Как-то рассказал, что одно время даже думал фамилию сменить, взять мамину — Купченко. Все же более распространенная. Купченко Сергей Васильевич — посторонние и не догадаются. Но он обожал отца и очень боялся обидеть.
— Папа не поймет, считает, что я с гордостью должен носить его фамилию.
— И это правильно, твои родители — достойнейшие люди, которых любит вся страна.
Их жизнь, поведение — образец для подражания, — начала объяснять я.
— Да понимаю. Только вот сам ничего не сделал такого, чтобы они могли мною гордиться так же, как я горжусь ими, — горько вздохнул Сережа. Эта мысль его постоянно мучила.
Но вернусь в тот последний для меня день в Сочи. Телефон я продиктовала, новый знакомый стал позванивать. Спрашивал:
— Ну как, все работаешь?
— Да. А ты еще в Сочи?
— Ага, тренинги продолжаются. Тут тепло. А у вас в Питере, наверное, дожди зарядили?
Незаметно разговоры становились все более значимыми, серьезными.
— Ты часто задумываешься, для чего человек рождается, зачем живет? Куда уходит душа после смерти? — пытал меня Сережа.
— Конечно. Любой нормальный человек об этом задумывается.
— Нет. Большинство людей, по крайней мере те, с кем раньше общался, не привыкли заморачиваться. Живут да радуются. Я тоже был таким. А потом понял, что бездумная мажорная жизнь — это дорога в никуда. Прав Николай Заболоцкий: «Душа обязана трудиться и день и ночь, и день и ночь!»
Спрашивал, что для меня любовь. Сам считал так: «Любовь — это когда любимый человек с тобой, даже если физически его рядом нет».
Однажды в минуту слабости пожаловалась Сереже на свою профессию:
— Столько судеб, чужих проблем проходит через меня, я устала.
— Если ты помогаешь, не спрашивай себя зачем.
Просто делай, — так Сережа сам ответил на вопрос, который задал мне в Сочи.
Вот такие у нас были темы, совершенно не похожие на разговоры конфетно-букетного периода в отношениях мужчины и женщины. «Раньше я ни с кем не мог об этом поговорить, — рассказывал Сережа. — Когда пытался, друзья крутили у виска: с жиру бесишься, чего тебе не хватает?»
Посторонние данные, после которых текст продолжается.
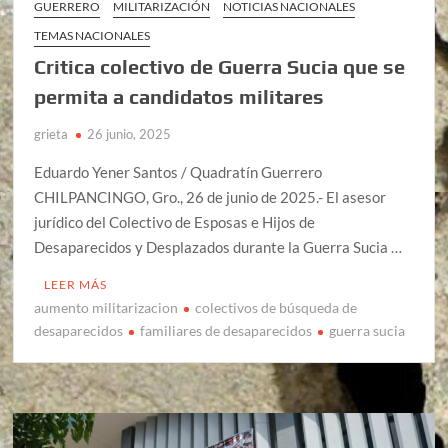
GUERRERO
MILITARIZACIÓN
NOTICIAS NACIONALES
TEMAS NACIONALES
Critica colectivo de Guerra Sucia que se
permita a candidatos militares
grieta
26 junio, 2025
Eduardo Yener Santos / Quadratín Guerrero
CHILPANCINGO, Gro., 26 de junio de 2025.- El asesor
jurídico del Colectivo de Esposas e Hijos de
Desaparecidos y Desplazados durante la Guerra Sucia …
LEER MÁS
aumento militarizacion
colectivos de búsqueda de
desaparecidos
familiares de desaparecidos
guerra sucia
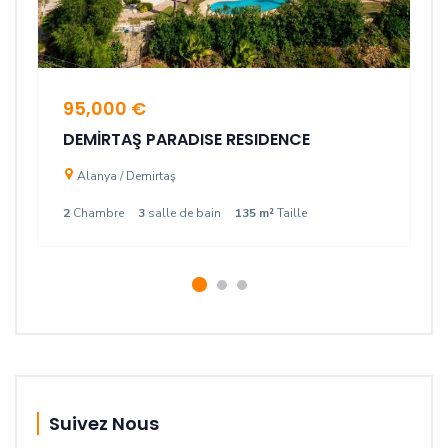
95,000 €
DEMİRTAŞ PARADISE RESIDENCE
Alanya / Demirtaş
2
Chambre
3
salle de bain
135 m²
Taille
Suivez Nous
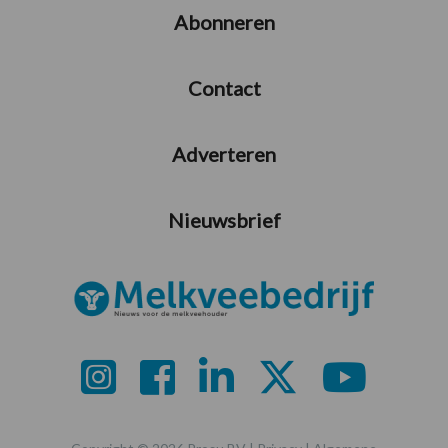
Abonneren
Contact
Adverteren
Nieuwsbrief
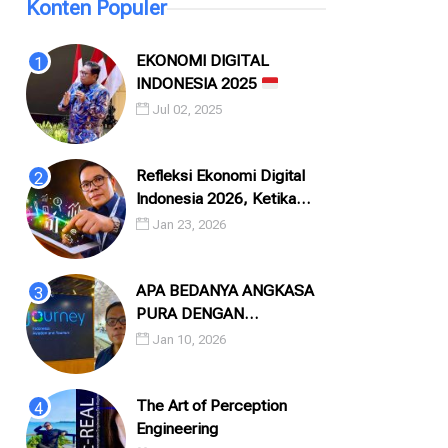
Konten Populer
EKONOMI DIGITAL
INDONESIA 2025
Jul 02, 2025
Refleksi Ekonomi Digital
Indonesia 2026, Ketika
Angka, Algoritma, dan
Jan 23, 2026
Manusia Saling Menatap
APA BEDANYA ANGKASA
PURA DENGAN
INJOURNEY?
Jan 10, 2026
The Art of Perception
Engineering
Уже через месяц он приехал в Питер. Стал проводить занятия в местном отделении Центра, поселился в офисе — там есть отдельная комната для иногородних сотрудников. А еще через месяц мы уже были вместе.
Все произошло словно само собой. Забежал в гости. У меня на тумбочке лежал том «Войны и мира». Увидев книгу, удивился:
— Толстой?
— Это мой любимый писатель и любимый роман, — ответила я абсолютную правду.
Сережка неопределенно хмыкнул. Позже признался: решил, я нарочно Толстого подложила, узнав, что он его обожает. Видимо, не раз и не два женщины пытались подловить Ланового на «общности интересов».
Потом пили чай. И вдруг Сережа говорит:
— Слушай, у тебя так уютно, и чай вкусный, я, пожалуй, останусь.
— Да?
— Да.
— Ну, оставайся.
Сама себе удивлялась: ладно бы страдала от недостатка мужского внимания, а тут вдруг мужчина на горизонте нарисовался, да еще красавец, из хорошей семьи. Так нет же, воздыхателей всегда хватало, в том числе и с самыми серьезными намерениями. Более того — в тот период у меня были отношения с интересным человеком, юристом по профессии. Он уже заводил разговоры об общем будущем. Я относилась к нему с уважением, хотя порой и задавала себе вопрос: любовь ли это?
О том, чтобы связать жизнь с Сергеем, до его стремительного переезда в Петербург даже не думала. Да, телефонные разговоры, да, интересно.